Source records
▶
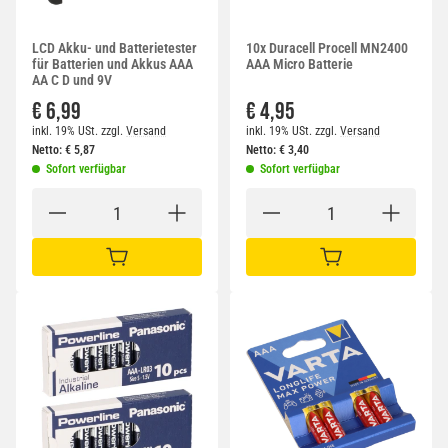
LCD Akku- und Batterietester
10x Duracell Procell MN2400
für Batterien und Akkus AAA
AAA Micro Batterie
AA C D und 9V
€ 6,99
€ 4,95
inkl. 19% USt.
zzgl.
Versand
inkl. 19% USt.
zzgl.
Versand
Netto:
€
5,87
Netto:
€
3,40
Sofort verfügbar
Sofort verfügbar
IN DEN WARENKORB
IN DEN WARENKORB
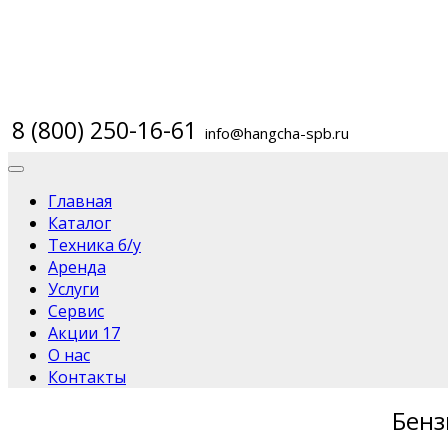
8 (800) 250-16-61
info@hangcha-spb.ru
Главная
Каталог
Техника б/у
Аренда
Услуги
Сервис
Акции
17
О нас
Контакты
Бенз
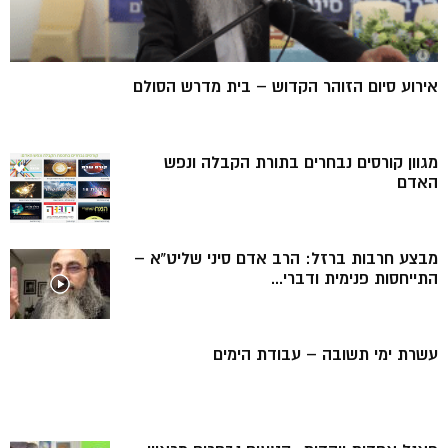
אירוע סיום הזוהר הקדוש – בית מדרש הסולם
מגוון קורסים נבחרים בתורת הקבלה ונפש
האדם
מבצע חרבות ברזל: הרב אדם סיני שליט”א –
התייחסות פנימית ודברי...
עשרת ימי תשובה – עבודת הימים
◀
▶
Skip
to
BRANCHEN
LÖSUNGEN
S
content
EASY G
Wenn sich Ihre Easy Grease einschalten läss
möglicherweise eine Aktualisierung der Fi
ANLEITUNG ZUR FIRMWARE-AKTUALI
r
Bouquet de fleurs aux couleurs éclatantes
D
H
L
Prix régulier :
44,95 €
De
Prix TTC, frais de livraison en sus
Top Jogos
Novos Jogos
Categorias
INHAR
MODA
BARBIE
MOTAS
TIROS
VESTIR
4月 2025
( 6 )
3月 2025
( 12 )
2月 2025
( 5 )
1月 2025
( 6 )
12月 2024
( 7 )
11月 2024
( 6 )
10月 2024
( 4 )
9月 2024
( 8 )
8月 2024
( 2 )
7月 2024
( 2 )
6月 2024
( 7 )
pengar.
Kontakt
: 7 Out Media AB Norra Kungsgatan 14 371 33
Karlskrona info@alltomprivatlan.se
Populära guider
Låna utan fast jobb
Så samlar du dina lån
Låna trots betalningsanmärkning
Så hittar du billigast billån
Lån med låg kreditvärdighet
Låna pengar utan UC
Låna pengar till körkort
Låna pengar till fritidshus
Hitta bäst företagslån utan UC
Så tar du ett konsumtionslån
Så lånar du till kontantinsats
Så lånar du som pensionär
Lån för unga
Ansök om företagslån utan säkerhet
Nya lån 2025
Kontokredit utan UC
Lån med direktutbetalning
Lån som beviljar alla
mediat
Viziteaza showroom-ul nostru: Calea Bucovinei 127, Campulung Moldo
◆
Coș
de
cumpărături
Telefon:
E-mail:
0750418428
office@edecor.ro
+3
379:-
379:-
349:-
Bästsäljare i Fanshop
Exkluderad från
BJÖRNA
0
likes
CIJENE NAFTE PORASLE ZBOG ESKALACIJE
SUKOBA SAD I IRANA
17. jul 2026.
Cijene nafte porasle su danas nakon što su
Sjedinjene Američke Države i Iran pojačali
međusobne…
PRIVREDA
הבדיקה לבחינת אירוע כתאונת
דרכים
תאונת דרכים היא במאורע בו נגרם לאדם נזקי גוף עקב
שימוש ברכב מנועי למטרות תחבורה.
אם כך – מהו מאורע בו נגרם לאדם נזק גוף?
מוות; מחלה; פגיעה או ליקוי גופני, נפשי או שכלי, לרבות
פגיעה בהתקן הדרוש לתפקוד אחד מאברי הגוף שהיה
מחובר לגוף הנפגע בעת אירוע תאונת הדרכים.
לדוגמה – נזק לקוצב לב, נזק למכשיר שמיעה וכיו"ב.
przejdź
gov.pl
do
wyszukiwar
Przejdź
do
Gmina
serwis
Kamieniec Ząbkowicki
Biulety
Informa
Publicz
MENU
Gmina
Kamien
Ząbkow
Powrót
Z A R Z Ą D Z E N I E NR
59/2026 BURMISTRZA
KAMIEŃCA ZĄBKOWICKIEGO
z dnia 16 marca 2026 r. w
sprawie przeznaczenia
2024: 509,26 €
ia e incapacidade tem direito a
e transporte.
◀
▶
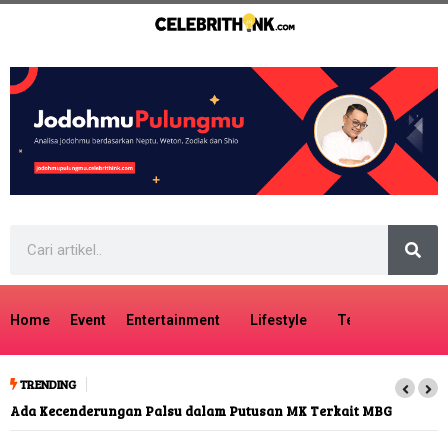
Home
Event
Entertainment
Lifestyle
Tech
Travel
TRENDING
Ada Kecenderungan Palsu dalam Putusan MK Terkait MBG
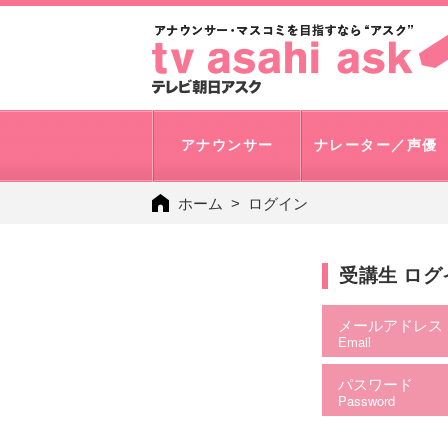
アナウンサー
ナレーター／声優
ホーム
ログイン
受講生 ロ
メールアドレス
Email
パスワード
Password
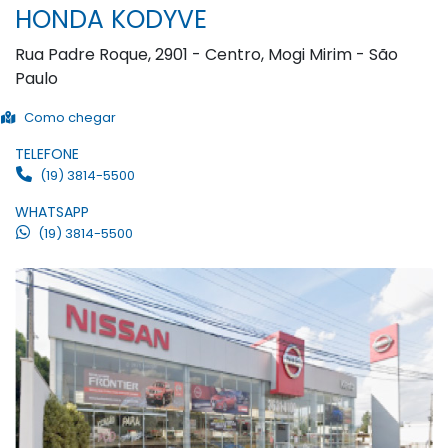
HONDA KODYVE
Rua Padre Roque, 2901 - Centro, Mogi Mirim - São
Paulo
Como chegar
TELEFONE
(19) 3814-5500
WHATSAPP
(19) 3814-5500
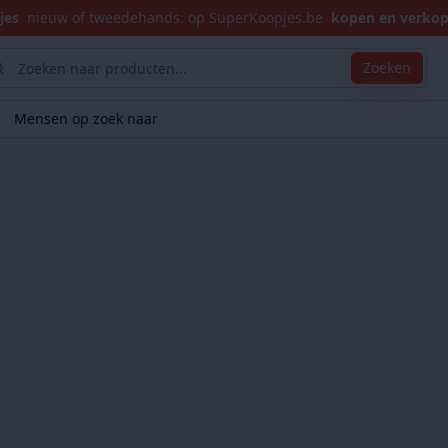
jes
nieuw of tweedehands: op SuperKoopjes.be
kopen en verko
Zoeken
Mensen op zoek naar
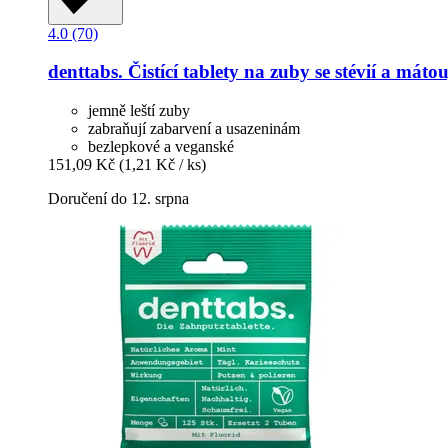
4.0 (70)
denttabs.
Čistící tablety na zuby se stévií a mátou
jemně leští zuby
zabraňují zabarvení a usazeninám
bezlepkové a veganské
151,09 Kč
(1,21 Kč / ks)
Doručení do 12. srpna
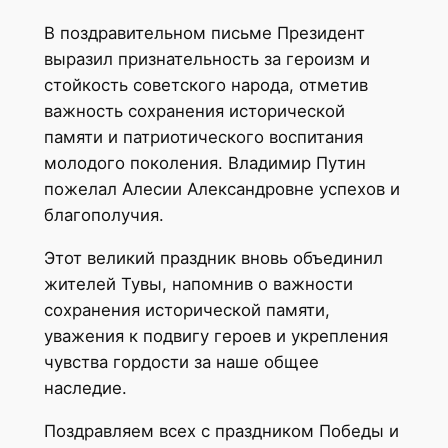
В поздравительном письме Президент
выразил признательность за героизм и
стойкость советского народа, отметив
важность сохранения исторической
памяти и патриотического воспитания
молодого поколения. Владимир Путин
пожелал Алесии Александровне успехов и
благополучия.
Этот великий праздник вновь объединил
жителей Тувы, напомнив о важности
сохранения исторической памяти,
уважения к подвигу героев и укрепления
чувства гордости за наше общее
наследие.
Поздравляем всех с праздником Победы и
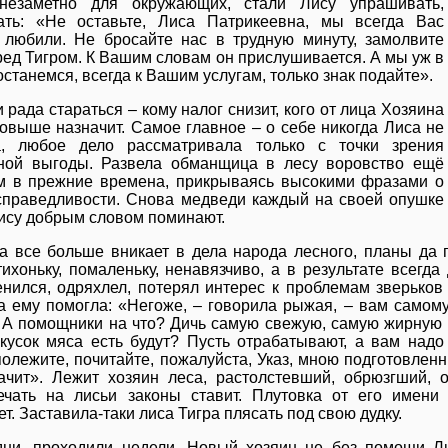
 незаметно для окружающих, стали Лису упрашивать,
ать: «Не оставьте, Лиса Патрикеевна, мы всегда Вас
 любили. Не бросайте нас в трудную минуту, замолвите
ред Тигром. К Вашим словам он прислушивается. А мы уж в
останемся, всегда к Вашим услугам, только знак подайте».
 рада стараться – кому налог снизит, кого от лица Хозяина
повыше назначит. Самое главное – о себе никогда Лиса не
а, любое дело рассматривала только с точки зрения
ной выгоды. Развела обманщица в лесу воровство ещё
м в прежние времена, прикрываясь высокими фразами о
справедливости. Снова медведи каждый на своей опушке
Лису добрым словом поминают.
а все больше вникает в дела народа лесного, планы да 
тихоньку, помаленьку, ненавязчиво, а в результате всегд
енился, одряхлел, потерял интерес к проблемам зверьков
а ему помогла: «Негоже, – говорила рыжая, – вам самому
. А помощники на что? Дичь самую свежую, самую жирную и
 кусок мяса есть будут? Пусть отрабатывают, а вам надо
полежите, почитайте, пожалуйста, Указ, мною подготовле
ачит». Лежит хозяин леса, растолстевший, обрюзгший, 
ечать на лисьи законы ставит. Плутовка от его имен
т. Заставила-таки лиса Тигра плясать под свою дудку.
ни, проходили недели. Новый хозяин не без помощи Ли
◀
What you will do → Nothing but the lines from the one with "zabraňují zabarvení a usazeninám" to the one with "а все больше" above, both included, should be transcribed, exactly and without pictures.

Written response →
zabraňují zabarvení a usazeninám
bezlepkové a veganské
151,09 Kč
(1,21 Kč / ks)
Doručení do 12. srpna
В поздравительном письме Президент
выразил признательность за героизм и
стойкость советского народа, отметив
важность сохранения исторической
памяти и патриотического воспитания
молодого поколения. Владимир Путин
пожелал Алесии Александровне успехов и
благополучия.
Этот великий праздник вновь объединил
жителей Тувы, напомнив о важности
сохранения исторической памяти,
уважения к подвигу героев и укрепления
чувства гордости за наше общее
наследие.
Поздравляем всех с праздником Победы и
 незаметно для окружающих, стали Лису упрашивать,
ать: «Не оставьте, Лиса Патрикеевна, мы всегда Вас
 любили. Не бросайте нас в трудную минуту, замолвите
ред Тигром. К Вашим словам он прислушивается. А мы уж в
останемся, всегда к Вашим услугам, только знак подайте».
 рада стараться – кому налог снизит, кого от лица Хозяина
повыше назначит. Самое главное – о себе никогда Лиса не
а, любое дело рассматривала только с точки зрения
ной выгоды. Развела обманщица в лесу воровство ещё
м в прежние времена, прикрываясь высокими фразами о
справедливости. Снова медведи каждый на своей опушке
Лису добрым словом поминают.
а все больше вникает в дела народа лесного, планы да 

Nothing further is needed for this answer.